## QUOTED PASSAGE
AgCentral photos
By SHERRY BUNTING
Special to Farmshine
SWEETWATER, Tenn. — Anyone who has crossed paths with Julie Walker over the past four decades knows one thing: She is always advocating for dairy and agriculture — everywhere, with everyone, all the time.
Long before “advocacy” became a buzzword, Julie was already doing it intuitively. She talked to people in grocery stores, showed them how to find plant codes and local milk, ordered milk at restaurants and asked where it came from. She kept track – who was using local milk, and who was not. She organized MooFest in downtown Athens, Tennessee, celebrating local milk and farm families.
Her frequent social media reminders have become a hallmark, sharing real dairy foods and connecting dairy to daily life, family routines, holidays, weather, sports seasons, her UT Vols. She made it impossible for those around her not to think about where their milk came from, who produced it, and why it mattered.
From the creative to the simple, her posts have a style, are factual, often humorous and incorporate a blend of market insight, local promotion, consumer education, and dairy joy. Across Tennessee, the Southeast, and beyond, if people don’t know Julie personally, they know AgriVoice.
So, when AgCentral Cooperative unveiled its first Agricultural Advocate Award during its 80th Annual Members’ Meeting in Knoxville last month, everyone understood why Julie Walker was the inaugural recipient.
Julie came expecting only to sit quietly, keep mental notes, and reconnect with friends. Since her stroke in early February, she has been working to regain mobility at Wood Village in Sweetwater. Her sister, Nancy Brawley, made sure she could attend. Apart from her surprise August birthday party, drawing over 100 farmers, friends and family, this was her first time back among the broader farm community.
“I thought I was just there at the AgCentral meeting as usual,” Julie told me. “Then John Harrison began talking about someone who grew up in the Loudon County Co-op and a family that moved out of the area by the Tellico Dam project, and there weren’t too many in the room that statement applied to.”
Harrison, of Sweetwater Valley Farm, stepped forward with a new plaque — the first of its kind with Julie’s name engraved at the top. Later he explained: “She’s kind of the ultimate advocate. She’s always advocating for agriculture in general, especially the dairy industry and especially the Tennessee and Southeast industry. She’s doing it all the time.”
What amazes Harrison most is Julie’s encyclopedic recall of people and their stories, and how she ties them together across counties, co-ops, and generations.
“If I needed to know who somebody was and how they fit in the picture, she can always do that,” he said, calling it “an amazing gift and it’s only gotten stronger, I think.”
Julie’s work with AgCentral began around 2007 after dairy farmers in the region filed the class-action Southeastern Milk Antitrust Lawsuit that year in the Middle Tennessee U.S. District Court, alleging a price-fixing conspiracy between DFA and its major buyer Dean Foods. Julie was writing newsletters at the time with updates, and Harrison urged AgCentral to include members because “so much of (the co-op’s) income depends on dairy farmers doing well.”
What began as case updates became E-Sprouts, a trusted communication lifeline. She covered milk pricing, federal orders, supply chain shifts, labeling issues, eventually adding beef and crop news, farm bill discussions, legislative developments, and every meeting or opportunity she believed would help producers.
“If it affected farmers or their future, I tried to get them that information,” she said.

## MATERIAL
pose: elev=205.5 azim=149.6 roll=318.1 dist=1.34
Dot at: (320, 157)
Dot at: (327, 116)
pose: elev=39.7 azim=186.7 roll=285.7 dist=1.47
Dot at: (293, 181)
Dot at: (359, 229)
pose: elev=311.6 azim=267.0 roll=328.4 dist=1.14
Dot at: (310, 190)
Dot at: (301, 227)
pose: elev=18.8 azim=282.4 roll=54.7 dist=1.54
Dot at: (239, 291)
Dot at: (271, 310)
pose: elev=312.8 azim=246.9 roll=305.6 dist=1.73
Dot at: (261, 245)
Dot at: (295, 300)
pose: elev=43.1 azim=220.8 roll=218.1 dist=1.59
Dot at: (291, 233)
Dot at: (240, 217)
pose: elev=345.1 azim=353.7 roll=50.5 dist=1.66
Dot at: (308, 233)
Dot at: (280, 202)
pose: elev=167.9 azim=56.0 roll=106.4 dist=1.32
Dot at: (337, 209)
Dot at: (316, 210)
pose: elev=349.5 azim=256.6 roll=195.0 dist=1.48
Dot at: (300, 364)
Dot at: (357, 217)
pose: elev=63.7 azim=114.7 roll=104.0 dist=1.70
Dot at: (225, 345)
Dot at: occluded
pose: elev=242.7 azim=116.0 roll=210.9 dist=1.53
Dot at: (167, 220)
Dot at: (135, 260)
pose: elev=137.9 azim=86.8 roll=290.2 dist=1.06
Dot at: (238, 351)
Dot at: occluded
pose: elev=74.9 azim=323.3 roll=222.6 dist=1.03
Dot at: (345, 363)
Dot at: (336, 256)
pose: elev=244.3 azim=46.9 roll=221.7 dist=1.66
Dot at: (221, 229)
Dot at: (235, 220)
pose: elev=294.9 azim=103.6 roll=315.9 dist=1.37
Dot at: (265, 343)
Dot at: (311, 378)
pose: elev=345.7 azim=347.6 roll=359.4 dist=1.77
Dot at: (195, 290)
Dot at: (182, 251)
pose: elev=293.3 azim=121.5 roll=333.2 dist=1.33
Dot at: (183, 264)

## GIVEN TASK
Translate this sentence from the article about Julie Walker into Spanish: "She organized MooFest in downtown Athens, Tennessee, celebrating local milk and farm families."

## THE OUTPUT
Organizó el MooFest en el centro de Athens, Tennessee, celebrando la leche local y a las familias granjeras.